With regards to you know stores open and such, I think when shelter-in place or stay at home guidelines are lifted. We think the consumer is really going to be excited not to go into physical stores to really spend time with their family, spend time with friends. Really do the joyous activities that were lacking in kind of this quarantine, lockdown type period and that’s exactly where we thrive so any offset in terms of access to physical stores. We think we’ll be more than compensated and boosted with. [Indiscernible] the activities that have been withheld in this time period, they’ll be thriving.

Susan Anderson

Analyst

Great, thanks so much.

Operator

Operator

And I’ll now turn the call back over to management for final remarks.

Michael Mente

Analyst

Thank you, guys.
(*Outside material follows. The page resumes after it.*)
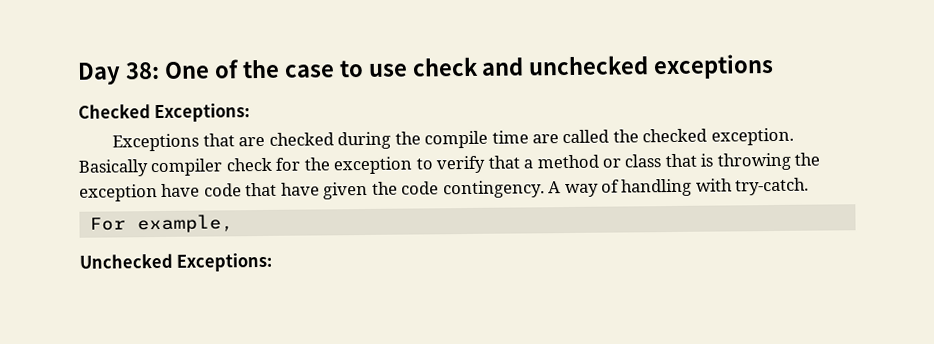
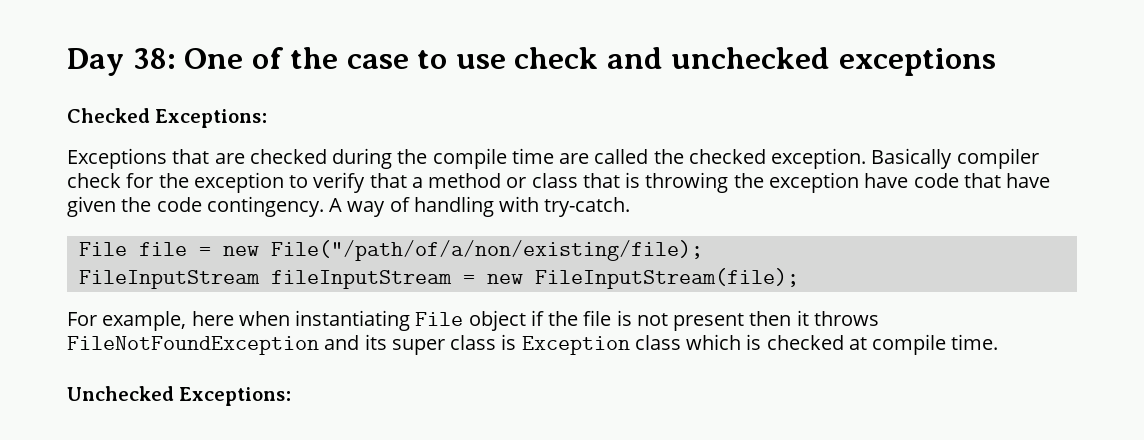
[88,214,234,234] For example, -> [78,240,703,261] [78,268,799,289] [67,310,879,331] [67,334,999,355] File file = new File("/path/of/a/non/existing/file); // FileInputStream fileInputStream = new FileInputStream(file); // For example, here when instantiating File object if the file is not present then it throws FileNotFoundException and its super class is Exception class which is checked at compile time.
It’s been of course a crazy time period but most importantly we’d want to thank our team. It’s been extremely challenging across the board from - some of the just fundamental as the way we do things from working from home and of course all the sacrifices that everyone is making across the board. So, we’re all doing our best and I think ultimately this will show up in the mid-to-long-term results. So, we’re very proud of everything that’s going on. We look forward to with the long-term future. We continue to thrive together.

Operator

Operator

Ladies and gentlemen, this concludes today’s conference call. Thank you for participating. You may now disconnect.